● Work instruction:
The reply should hold every line of the data below, unchanged, and none of the pictures.

● Plain-text document sources:
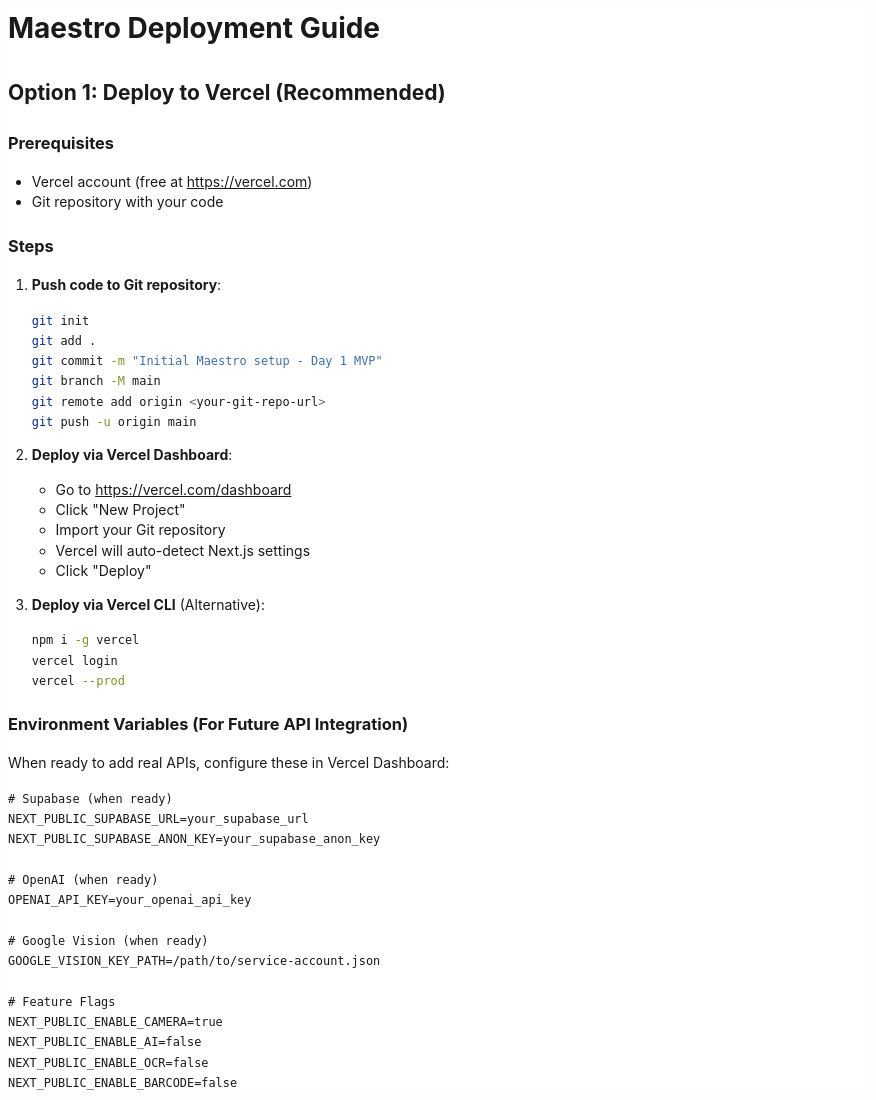 # Maestro Deployment Guide

## Option 1: Deploy to Vercel (Recommended)

### Prerequisites
- Vercel account (free at https://vercel.com)
- Git repository with your code

### Steps

1. **Push code to Git repository**:
   ```bash
   git init
   git add .
   git commit -m "Initial Maestro setup - Day 1 MVP"
   git branch -M main
   git remote add origin <your-git-repo-url>
   git push -u origin main
   ```

2. **Deploy via Vercel Dashboard**:
   - Go to https://vercel.com/dashboard
   - Click "New Project"
   - Import your Git repository
   - Vercel will auto-detect Next.js settings
   - Click "Deploy"

3. **Deploy via Vercel CLI** (Alternative):
   ```bash
   npm i -g vercel
   vercel login
   vercel --prod
   ```

### Environment Variables (For Future API Integration)

When ready to add real APIs, configure these in Vercel Dashboard:

```env
# Supabase (when ready)
NEXT_PUBLIC_SUPABASE_URL=your_supabase_url
NEXT_PUBLIC_SUPABASE_ANON_KEY=your_supabase_anon_key

# OpenAI (when ready)
OPENAI_API_KEY=your_openai_api_key

# Google Vision (when ready)
GOOGLE_VISION_KEY_PATH=/path/to/service-account.json

# Feature Flags
NEXT_PUBLIC_ENABLE_CAMERA=true
NEXT_PUBLIC_ENABLE_AI=false
NEXT_PUBLIC_ENABLE_OCR=false
NEXT_PUBLIC_ENABLE_BARCODE=false
```
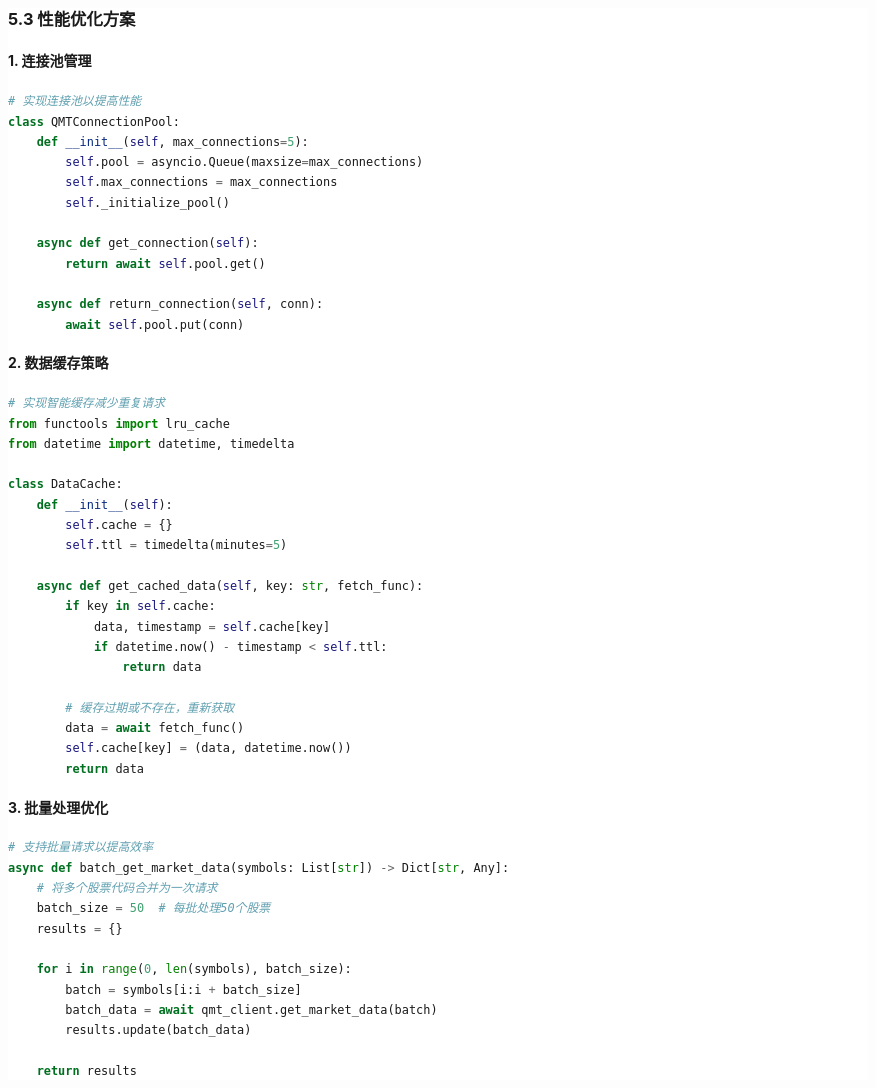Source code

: ### 5.3 性能优化方案

#### 1. 连接池管理
```python
# 实现连接池以提高性能
class QMTConnectionPool:
    def __init__(self, max_connections=5):
        self.pool = asyncio.Queue(maxsize=max_connections)
        self.max_connections = max_connections
        self._initialize_pool()
    
    async def get_connection(self):
        return await self.pool.get()
    
    async def return_connection(self, conn):
        await self.pool.put(conn)
```

#### 2. 数据缓存策略
```python
# 实现智能缓存减少重复请求
from functools import lru_cache
from datetime import datetime, timedelta

class DataCache:
    def __init__(self):
        self.cache = {}
        self.ttl = timedelta(minutes=5)
    
    async def get_cached_data(self, key: str, fetch_func):
        if key in self.cache:
            data, timestamp = self.cache[key]
            if datetime.now() - timestamp < self.ttl:
                return data
        
        # 缓存过期或不存在，重新获取
        data = await fetch_func()
        self.cache[key] = (data, datetime.now())
        return data
```

#### 3. 批量处理优化
```python
# 支持批量请求以提高效率
async def batch_get_market_data(symbols: List[str]) -> Dict[str, Any]:
    # 将多个股票代码合并为一次请求
    batch_size = 50  # 每批处理50个股票
    results = {}
    
    for i in range(0, len(symbols), batch_size):
        batch = symbols[i:i + batch_size]
        batch_data = await qmt_client.get_market_data(batch)
        results.update(batch_data)
    
    return results
```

● Response:
 # Maestro Deployment Guide

## Option 1: Deploy to Vercel (Recommended)

### Prerequisites
- Vercel account (free at https://vercel.com)
- Git repository with your code

### Steps

1. **Push code to Git repository**:
   ```bash
   git init
   git add .
   git commit -m "Initial Maestro setup - Day 1 MVP"
   git branch -M main
   git remote add origin <your-git-repo-url>
   git push -u origin main
   ```

2. **Deploy via Vercel Dashboard**:
   - Go to https://vercel.com/dashboard
   - Click "New Project"
   - Import your Git repository
   - Vercel will auto-detect Next.js settings
   - Click "Deploy"

3. **Deploy via Vercel CLI** (Alternative):
   ```bash
   npm i -g vercel
   vercel login
   vercel --prod
   ```

### Environment Variables (For Future API Integration)

When ready to add real APIs, configure these in Vercel Dashboard:

```env
# Supabase (when ready)
NEXT_PUBLIC_SUPABASE_URL=your_supabase_url
NEXT_PUBLIC_SUPABASE_ANON_KEY=your_supabase_anon_key

# OpenAI (when ready)
OPENAI_API_KEY=your_openai_api_key

# Google Vision (when ready)
GOOGLE_VISION_KEY_PATH=/path/to/service-account.json

# Feature Flags
NEXT_PUBLIC_ENABLE_CAMERA=true
NEXT_PUBLIC_ENABLE_AI=false
NEXT_PUBLIC_ENABLE_OCR=false
NEXT_PUBLIC_ENABLE_BARCODE=false
```
Source code

: ### 5.3 性能优化方案

#### 1. 连接池管理
```python
# 实现连接池以提高性能
class QMTConnectionPool:
    def __init__(self, max_connections=5):
        self.pool = asyncio.Queue(maxsize=max_connections)
        self.max_connections = max_connections
        self._initialize_pool()
    
    async def get_connection(self):
        return await self.pool.get()
    
    async def return_connection(self, conn):
        await self.pool.put(conn)
```

#### 2. 数据缓存策略
```python
# 实现智能缓存减少重复请求
from functools import lru_cache
from datetime import datetime, timedelta

class DataCache:
    def __init__(self):
        self.cache = {}
        self.ttl = timedelta(minutes=5)
    
    async def get_cached_data(self, key: str, fetch_func):
        if key in self.cache:
            data, timestamp = self.cache[key]
            if datetime.now() - timestamp < self.ttl:
                return data
        
        # 缓存过期或不存在，重新获取
        data = await fetch_func()
        self.cache[key] = (data, datetime.now())
        return data
```

#### 3. 批量处理优化
```python
# 支持批量请求以提高效率
async def batch_get_market_data(symbols: List[str]) -> Dict[str, Any]:
    # 将多个股票代码合并为一次请求
    batch_size = 50  # 每批处理50个股票
    results = {}
    
    for i in range(0, len(symbols), batch_size):
        batch = symbols[i:i + batch_size]
        batch_data = await qmt_client.get_market_data(batch)
        results.update(batch_data)
    
    return results
```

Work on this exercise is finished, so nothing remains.